Individual speakers will have their own specifications, and they are also not going to mean much if not used in context, i.e., mounted or unmounted, boxed or not, etc. As a guideline, these are the ones you may encounter:
- Power: Only RMS is to be trusted. A 100w RMS speaker should be able to handle 100W sine wave continuously
- Impedance: As the coil is inductive, this is meaningless and will only be true at one frequency, usually 1kHz, and is reactive. Generally 4, 8 or 16Ω.
Generally, if you connect speakers in series, you add the impedances, and in parallel, they divide, i.e., two 8Ω speakers in parallel will give you 4Ω. This is simple Ohms law: Rseries = R1+R2 etc. and 1/R parallel = 1/R1 +1/R2.
- Frequency response: Depends on the enclosure but will give some idea of the range.
- Self-Resonance: The frequency where the speaker becomes self-resonant, used in calculating the box volume.
Matching Up to the Amplifier
Valve amplifiers have output transformers, and these are tapped and will demand the right speaker impedance to be connected. Solid-state amplifiers generally have much lower output impedances than the speaker and don’t care about matching impedances. However, an amplifier has a limited power supply voltage, and this will limit the swing of the output signal, e.g., an amplifier with a +/- 30V PSU will have an output swing of almost 60Vpp or 21Vrms (I say the saturation voltages of the output transistors will reduce this a bit).
Theoretically, this 21V signal is available to drive the speaker, assuming the speaker impedance is nominally 8Ω P= V2/R = 55W. This naively assumes the output transistors and power supply have the grunt to deliver this. If the amplifier was indeed a 50W amplifier and we put two 8Ω speakers in parallel, we could be badly mistaken to assume P is now 212/4 = 110W. But this will never happen as the PSU cannot deliver this.
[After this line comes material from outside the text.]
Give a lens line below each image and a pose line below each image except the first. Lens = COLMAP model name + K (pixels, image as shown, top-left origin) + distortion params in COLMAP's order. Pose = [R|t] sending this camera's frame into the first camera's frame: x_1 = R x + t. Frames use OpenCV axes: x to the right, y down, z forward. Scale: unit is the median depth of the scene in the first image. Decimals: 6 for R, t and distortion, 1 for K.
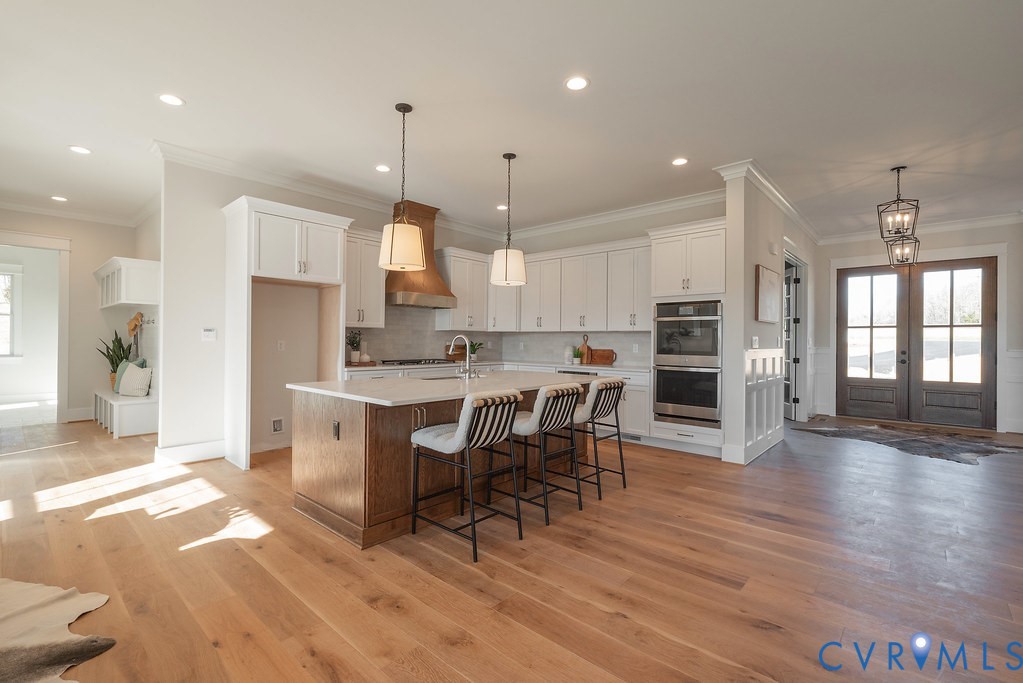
lens RADIAL K [[460.8, 0, 512.8], [0, 460.8, 341.4], [0, 0, 1]] dist [0.001588, 0.000267]
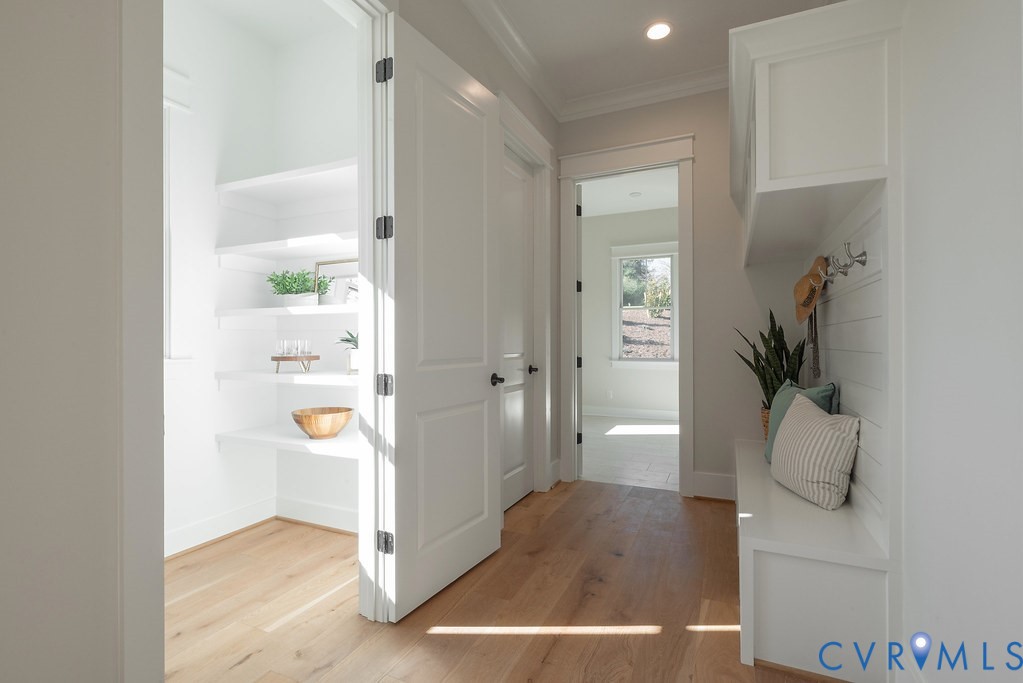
lens RADIAL K [[460.8, 0, 511.4], [0, 460.8, 340.8], [0, 0, 1]] dist [0.001588, 0.000267]
pose [[0.282610, -0.015191, -0.959115, -0.538277], [0.002660, 0.999883, -0.015053, 0.010847], [0.959231, 0.001703, 0.282617, 0.673329]]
Using the above knowledge, how on earth do car Hi-Fi amplifiers get rated at 100W if the power battery voltage is only 12V? After all, P=122/8 is only 18W!
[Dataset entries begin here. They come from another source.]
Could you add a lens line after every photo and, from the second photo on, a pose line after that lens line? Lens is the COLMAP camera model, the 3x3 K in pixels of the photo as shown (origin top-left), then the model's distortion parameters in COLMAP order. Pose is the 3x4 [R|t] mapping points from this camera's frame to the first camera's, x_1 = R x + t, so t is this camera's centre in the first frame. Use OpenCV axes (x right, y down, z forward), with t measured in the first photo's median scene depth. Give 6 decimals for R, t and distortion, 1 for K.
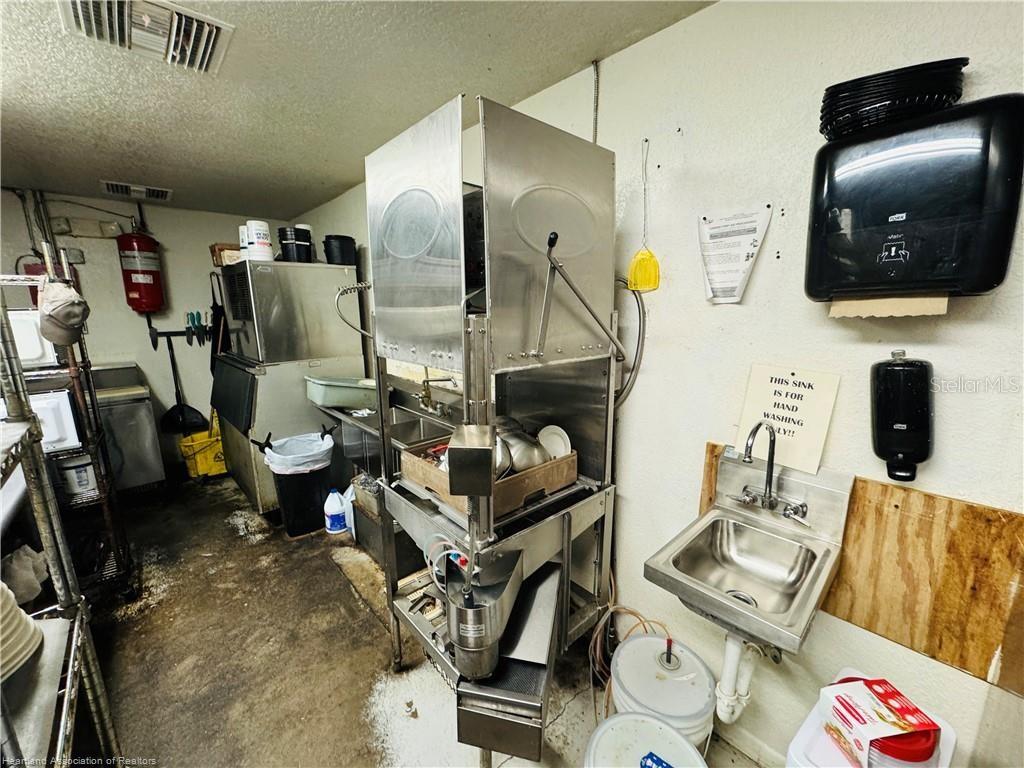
lens RADIAL K [[408.2, 0, 512.0], [0, 408.2, 384.0], [0, 0, 1]] dist [-0.003363, 0.000090]
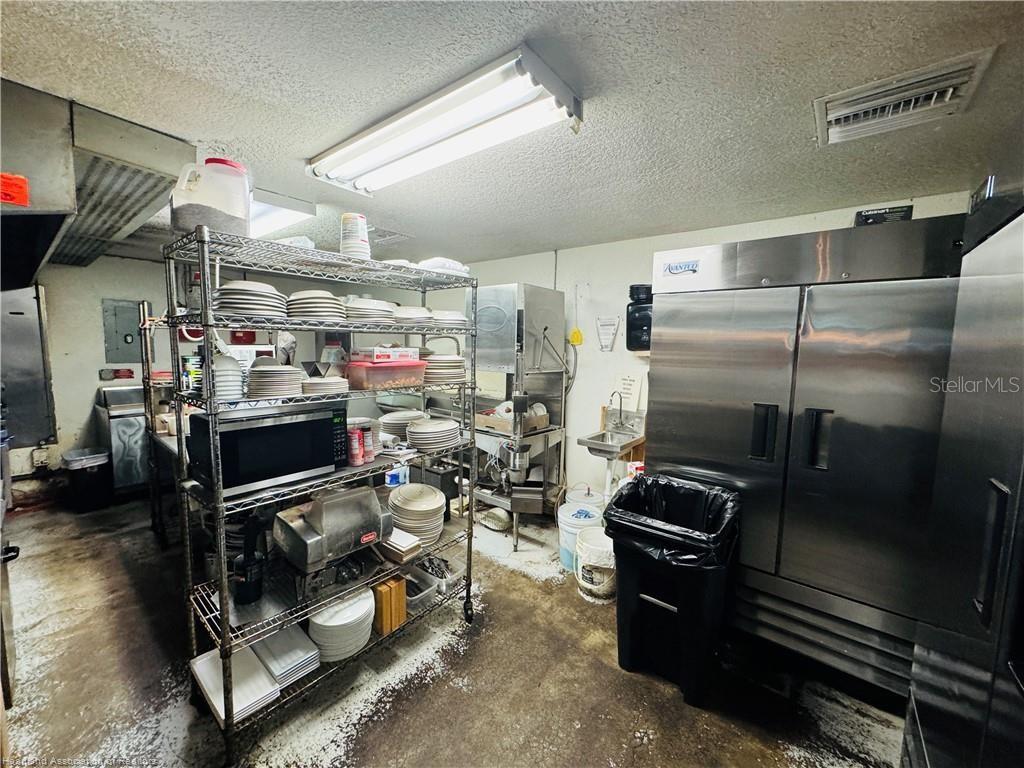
lens RADIAL K [[408.2, 0, 512.0], [0, 408.2, 384.0], [0, 0, 1]] dist [-0.003363, 0.000090]
pose [[0.988577, 0.014570, 0.150011, -0.404617], [0.000858, 0.994756, -0.102274, 0.245117], [-0.150714, 0.101235, 0.983380, -1.273556]]
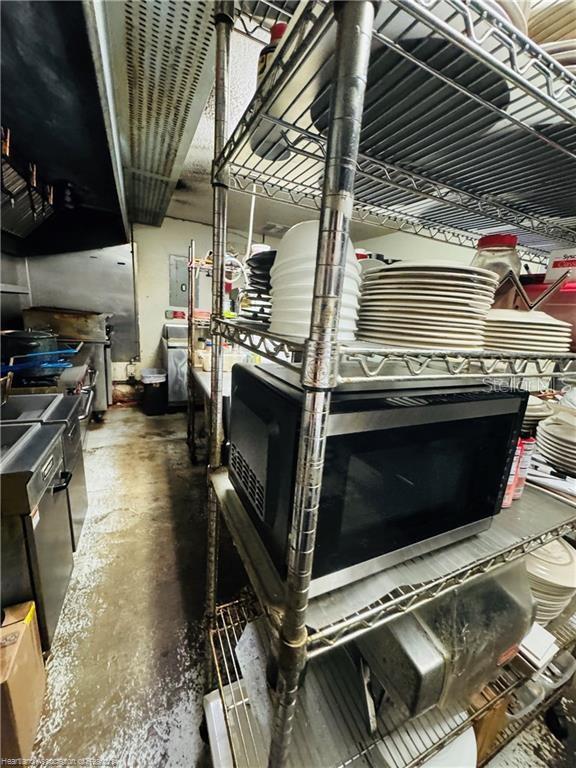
lens RADIAL K [[306.1, 0, 288.0], [0, 306.1, 384.0], [0, 0, 1]] dist [-0.003363, 0.000090]
pose [[0.951106, 0.154984, -0.267167, -0.879554], [-0.145869, 0.987842, 0.053758, 0.209286], [0.272250, -0.012158, 0.962150, -0.490484]]
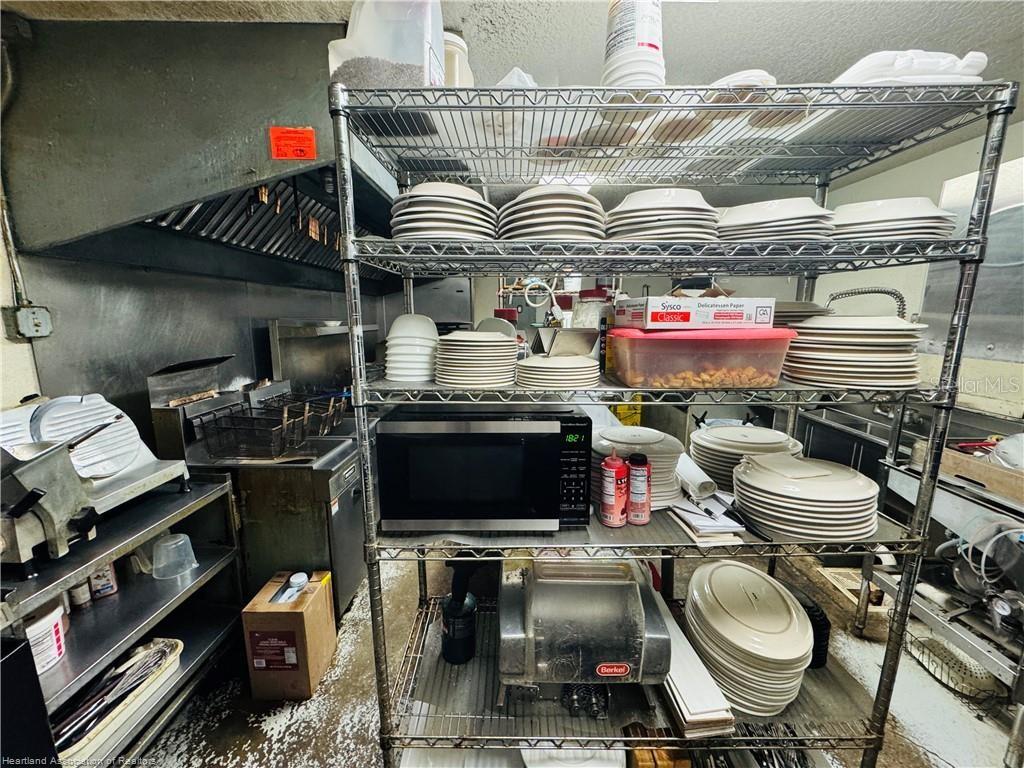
lens RADIAL K [[406.4, 0, 513.5], [0, 406.4, 384.2], [0, 0, 1]] dist [-0.001403, -0.000128]
pose [[0.740401, 0.127486, -0.659965, -0.393194], [-0.141086, 0.989452, 0.032851, 0.141780], [0.657192, 0.068789, 0.750577, -0.582099]]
Assuming a standard type amp (no inverters or transformers), they just parallel up speakers to get a low enough impedance for the voltage to deliver into. That means R=V2/P i.e., 144/100 = 1.4Ω. So they parallel up speakers to get this low value. Note that the current is becoming large, I=√(P/R) = √(100/1.4) = 8A and decent wire size is becoming important.
What if we have a genuinely powerful amplifier, say one rated for 1kW? How are we going to get all that power going into the speaker system? We would have to use many speakers and, with clever series and parallel combinations, we can end up with the right impedance at that power level.
For our 50W system, how much current is going into the speaker? Once again, using simple Ohms law (I=V/R), we have 21/8 = 2.6A. Note that the lunatic fringe may be using a huge “monster cable,” but this will have little effect on losses in the wire.
Now, you see speakers are both simple in concept but very complex in application.